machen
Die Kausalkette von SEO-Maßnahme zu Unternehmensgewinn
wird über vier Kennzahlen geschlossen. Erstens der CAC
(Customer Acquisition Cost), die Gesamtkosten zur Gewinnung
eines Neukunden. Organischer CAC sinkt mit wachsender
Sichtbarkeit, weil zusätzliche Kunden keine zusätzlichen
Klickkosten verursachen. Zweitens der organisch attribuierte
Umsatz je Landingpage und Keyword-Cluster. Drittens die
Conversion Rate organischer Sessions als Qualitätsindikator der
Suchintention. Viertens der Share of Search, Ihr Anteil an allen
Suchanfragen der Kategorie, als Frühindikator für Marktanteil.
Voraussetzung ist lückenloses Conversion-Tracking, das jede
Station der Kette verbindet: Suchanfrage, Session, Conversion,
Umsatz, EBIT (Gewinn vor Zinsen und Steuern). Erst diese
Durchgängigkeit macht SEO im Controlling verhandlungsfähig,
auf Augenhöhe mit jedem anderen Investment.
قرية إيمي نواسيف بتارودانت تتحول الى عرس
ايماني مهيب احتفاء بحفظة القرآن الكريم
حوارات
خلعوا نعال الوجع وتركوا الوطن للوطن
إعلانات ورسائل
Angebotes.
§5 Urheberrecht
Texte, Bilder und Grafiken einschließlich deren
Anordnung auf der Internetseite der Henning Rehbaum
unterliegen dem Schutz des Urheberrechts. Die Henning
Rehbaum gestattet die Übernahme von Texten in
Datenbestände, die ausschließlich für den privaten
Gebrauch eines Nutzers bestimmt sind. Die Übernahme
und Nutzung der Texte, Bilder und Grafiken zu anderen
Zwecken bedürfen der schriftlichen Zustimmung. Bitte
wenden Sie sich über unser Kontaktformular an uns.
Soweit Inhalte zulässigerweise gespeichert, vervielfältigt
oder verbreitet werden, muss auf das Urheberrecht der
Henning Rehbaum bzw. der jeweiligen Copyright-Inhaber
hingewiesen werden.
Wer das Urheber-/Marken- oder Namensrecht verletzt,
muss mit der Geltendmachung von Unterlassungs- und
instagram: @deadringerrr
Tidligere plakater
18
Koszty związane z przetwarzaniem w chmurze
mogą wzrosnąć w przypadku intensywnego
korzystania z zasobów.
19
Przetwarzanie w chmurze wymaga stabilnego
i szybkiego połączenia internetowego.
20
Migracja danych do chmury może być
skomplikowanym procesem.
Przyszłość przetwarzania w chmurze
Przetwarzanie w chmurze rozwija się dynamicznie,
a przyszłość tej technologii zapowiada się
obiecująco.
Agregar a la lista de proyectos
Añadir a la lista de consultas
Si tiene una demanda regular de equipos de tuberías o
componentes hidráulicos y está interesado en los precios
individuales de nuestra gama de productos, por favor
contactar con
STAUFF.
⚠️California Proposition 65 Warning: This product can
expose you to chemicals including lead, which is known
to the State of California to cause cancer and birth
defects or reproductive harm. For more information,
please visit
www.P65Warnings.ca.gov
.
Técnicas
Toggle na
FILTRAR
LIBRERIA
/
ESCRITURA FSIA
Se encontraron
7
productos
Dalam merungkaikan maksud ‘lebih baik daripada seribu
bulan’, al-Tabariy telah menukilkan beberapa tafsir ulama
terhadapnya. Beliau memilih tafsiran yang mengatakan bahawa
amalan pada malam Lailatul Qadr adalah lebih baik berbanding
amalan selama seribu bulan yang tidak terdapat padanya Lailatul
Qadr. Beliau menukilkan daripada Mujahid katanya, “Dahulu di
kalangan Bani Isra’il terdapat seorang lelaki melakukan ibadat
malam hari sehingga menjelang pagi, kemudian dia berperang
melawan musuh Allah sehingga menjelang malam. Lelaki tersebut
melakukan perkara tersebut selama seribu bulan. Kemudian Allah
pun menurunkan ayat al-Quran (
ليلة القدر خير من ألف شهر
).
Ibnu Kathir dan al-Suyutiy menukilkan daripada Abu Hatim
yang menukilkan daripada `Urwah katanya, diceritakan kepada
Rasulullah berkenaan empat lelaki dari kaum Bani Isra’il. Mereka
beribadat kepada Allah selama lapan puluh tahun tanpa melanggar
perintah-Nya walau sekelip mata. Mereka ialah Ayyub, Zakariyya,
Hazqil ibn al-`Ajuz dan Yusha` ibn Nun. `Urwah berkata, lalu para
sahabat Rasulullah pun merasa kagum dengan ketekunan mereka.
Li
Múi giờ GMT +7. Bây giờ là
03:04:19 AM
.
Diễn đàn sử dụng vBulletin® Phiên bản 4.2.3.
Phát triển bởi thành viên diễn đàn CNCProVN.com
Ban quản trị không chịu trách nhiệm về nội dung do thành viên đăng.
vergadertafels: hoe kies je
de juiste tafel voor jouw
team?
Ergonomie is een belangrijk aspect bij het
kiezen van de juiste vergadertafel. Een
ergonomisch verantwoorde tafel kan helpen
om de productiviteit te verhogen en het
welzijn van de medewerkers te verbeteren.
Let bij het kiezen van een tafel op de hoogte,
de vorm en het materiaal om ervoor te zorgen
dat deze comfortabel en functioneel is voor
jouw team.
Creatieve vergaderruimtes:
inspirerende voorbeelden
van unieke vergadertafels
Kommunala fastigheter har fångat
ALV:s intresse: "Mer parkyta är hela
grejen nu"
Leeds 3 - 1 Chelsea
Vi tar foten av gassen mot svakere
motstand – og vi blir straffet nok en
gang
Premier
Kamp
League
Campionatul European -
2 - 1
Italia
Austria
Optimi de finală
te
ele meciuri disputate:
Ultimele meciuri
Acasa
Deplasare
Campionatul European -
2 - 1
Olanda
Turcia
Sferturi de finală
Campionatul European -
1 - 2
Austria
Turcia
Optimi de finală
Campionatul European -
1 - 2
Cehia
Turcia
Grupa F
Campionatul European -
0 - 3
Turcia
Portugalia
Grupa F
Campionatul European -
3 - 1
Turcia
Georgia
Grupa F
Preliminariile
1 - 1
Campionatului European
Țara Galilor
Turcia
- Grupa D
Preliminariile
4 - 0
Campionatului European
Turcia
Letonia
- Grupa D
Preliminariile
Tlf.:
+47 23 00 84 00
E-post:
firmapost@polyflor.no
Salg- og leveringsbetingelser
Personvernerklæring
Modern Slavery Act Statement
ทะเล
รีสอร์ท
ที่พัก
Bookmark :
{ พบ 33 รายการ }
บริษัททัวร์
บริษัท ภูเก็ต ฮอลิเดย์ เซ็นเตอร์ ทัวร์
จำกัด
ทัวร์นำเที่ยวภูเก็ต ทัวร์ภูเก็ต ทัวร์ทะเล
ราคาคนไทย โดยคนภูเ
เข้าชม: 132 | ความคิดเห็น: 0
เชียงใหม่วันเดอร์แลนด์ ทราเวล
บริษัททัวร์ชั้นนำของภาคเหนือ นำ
■ ■ ■
Whenever a line of the records holds the string "seribu", pick it out and copy it.

Dalam merungkaikan maksud ‘lebih baik daripada seribu
amalan selama seribu bulan yang tidak terdapat padanya Lailatul
melakukan perkara tersebut selama seribu bulan. Kemudian Allah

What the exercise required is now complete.